Proposals to introduce a monthly fee for verified users and concerns surrounding Musk’s willingness to tackle misinformation have created a surge in interest for a small decentralised social network called Mastodon.

First unveiled in 2016, Mastodon has grown in recent weeks and is stoically committed to remaining free to use and free of ads.

Visually, Mastodon mimics the appearance of Twitter with a timeline comprised of brief updates presented in chronological order. However unlike Twitter, users subscribe to different servers overseen by different groups and individuals. There is no central platform bringing together all the content for a single view, as is the case on Twitter, Facebook and Instagram.

Mastodon is an open source social networking platform, meaning that users are able to use the site’s tool to make their own networks. If you hear of people leaving Twitter for Mastodon, they are actually leaving for an independent site that is hosted by Mastodon and its freely-available technology.

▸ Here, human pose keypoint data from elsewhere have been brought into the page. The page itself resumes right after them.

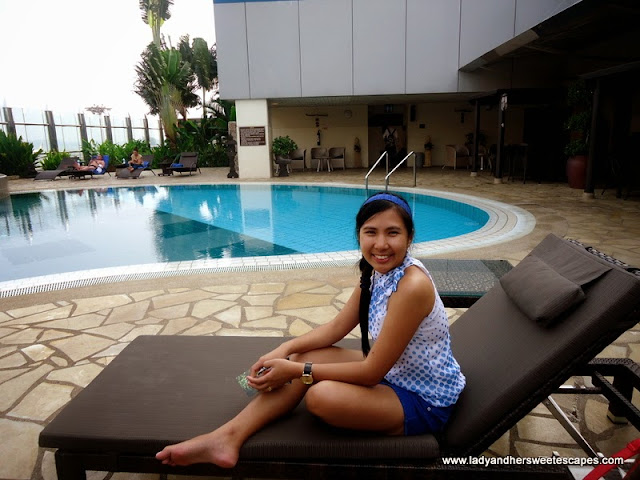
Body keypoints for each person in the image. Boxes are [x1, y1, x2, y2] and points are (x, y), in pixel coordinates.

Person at [155, 192, 466, 469]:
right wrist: (286, 349)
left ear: (409, 237)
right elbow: (335, 328)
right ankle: (227, 437)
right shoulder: (376, 273)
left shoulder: (412, 286)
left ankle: (231, 435)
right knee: (308, 353)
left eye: (393, 233)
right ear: (359, 235)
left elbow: (371, 372)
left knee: (321, 397)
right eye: (371, 232)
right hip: (394, 373)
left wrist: (295, 369)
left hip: (423, 398)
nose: (381, 244)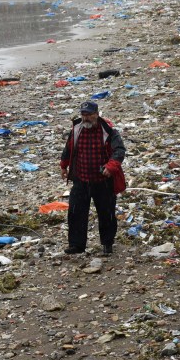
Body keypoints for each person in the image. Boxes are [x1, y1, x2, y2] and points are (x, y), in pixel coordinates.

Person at [60, 101, 126, 256]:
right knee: (76, 212)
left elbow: (119, 151)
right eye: (83, 115)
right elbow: (69, 148)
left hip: (103, 181)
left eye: (89, 115)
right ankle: (76, 245)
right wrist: (63, 165)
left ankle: (107, 244)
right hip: (81, 179)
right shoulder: (76, 129)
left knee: (106, 214)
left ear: (96, 114)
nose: (86, 118)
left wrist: (110, 167)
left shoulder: (109, 131)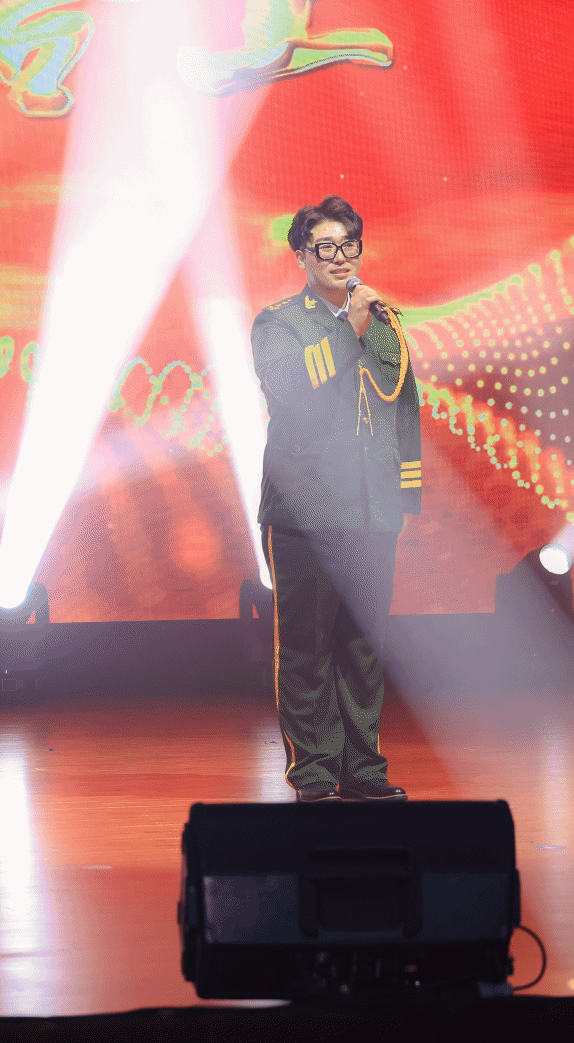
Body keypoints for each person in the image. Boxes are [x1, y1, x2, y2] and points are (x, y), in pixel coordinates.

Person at [250, 195, 423, 803]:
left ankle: (363, 768)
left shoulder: (384, 319)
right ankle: (315, 771)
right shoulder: (278, 323)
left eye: (350, 245)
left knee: (364, 646)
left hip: (372, 509)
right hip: (306, 511)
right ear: (302, 256)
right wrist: (349, 326)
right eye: (325, 247)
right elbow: (292, 388)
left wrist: (405, 494)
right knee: (307, 647)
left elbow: (405, 403)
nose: (341, 257)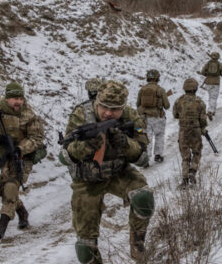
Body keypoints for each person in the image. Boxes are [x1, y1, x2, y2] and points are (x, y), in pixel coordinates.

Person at [59, 80, 154, 263]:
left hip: (118, 172)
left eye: (115, 109)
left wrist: (125, 144)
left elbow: (143, 158)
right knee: (85, 248)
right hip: (87, 179)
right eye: (103, 107)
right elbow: (65, 156)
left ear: (123, 107)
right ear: (97, 102)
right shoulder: (81, 115)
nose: (108, 113)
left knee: (143, 198)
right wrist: (85, 147)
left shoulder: (130, 117)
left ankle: (137, 245)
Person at [0, 81, 47, 239]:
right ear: (7, 98)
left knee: (11, 185)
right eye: (15, 98)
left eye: (21, 98)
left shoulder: (29, 114)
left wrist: (20, 148)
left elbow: (37, 138)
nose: (18, 102)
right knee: (4, 190)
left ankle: (2, 225)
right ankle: (22, 212)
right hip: (5, 155)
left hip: (24, 156)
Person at [173, 78, 207, 186]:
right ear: (195, 88)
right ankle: (193, 171)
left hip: (183, 131)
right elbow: (203, 119)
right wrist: (202, 128)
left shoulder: (179, 101)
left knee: (185, 156)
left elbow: (175, 115)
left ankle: (184, 180)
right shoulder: (199, 102)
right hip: (196, 131)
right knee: (197, 152)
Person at [136, 69, 170, 164]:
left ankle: (146, 159)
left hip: (145, 118)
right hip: (158, 117)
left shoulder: (142, 90)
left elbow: (138, 104)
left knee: (147, 137)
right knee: (159, 135)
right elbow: (167, 106)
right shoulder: (160, 90)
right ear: (157, 78)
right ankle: (158, 155)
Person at [199, 51, 222, 120]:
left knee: (210, 97)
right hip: (216, 83)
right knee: (213, 97)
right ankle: (211, 111)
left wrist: (207, 75)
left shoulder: (208, 63)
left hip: (208, 82)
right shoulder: (220, 64)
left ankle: (213, 110)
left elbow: (202, 72)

And that is a trend that may become increasingly popular in the future. Mastodon creator Eugen Rochko said on Thursday that 230,000 new users had flocked to the site since Musk took control of Twitter on 27 October.

For context, that brings the total number of active monthly users to 655,000.

How do Mastodon servers work?

Sites like Twitter and Facebook have just a single server, under which all users operate. Mastodon allows users to create their own servers, known as instances, which are bound by their own self—defined rules.

Most servers are built to satisfy a certain interest; like the gaming-orientated server gensokyo.social, or climate change community on mastodon.green.

While each server has its own discreet rules and guidelines, most remain open to users from other servers. Provided that the server is not private, you can follow users from different servers freely. Bear in mind, however, that their posts will only have to comply with the guidelines implemented on their server.

There are currently more than 3,000 servers, each with its own privacy rules, community guidelines and content moderation processes. Ownership of the platform, and the individual servers, are divided across a number of non-profit organisations. This insulates users from a repeat of Musk’s purchase of Twitter, where a hostile takeover allowed a single individual to unilaterally tear up some of the rules and principles that have governed the site in the past.

Long before Musk’s takeover was first mooted, Mastodon was created as a response to the structure of Twitter. Rochko told Forbes: “I was growing dissatisfied with Twitter, the company and the platform.”

He said: “It made me realize that the method of expressing myself online was too important to be in the hands of a single corporation that could do anything with it that it wanted without any recourse.”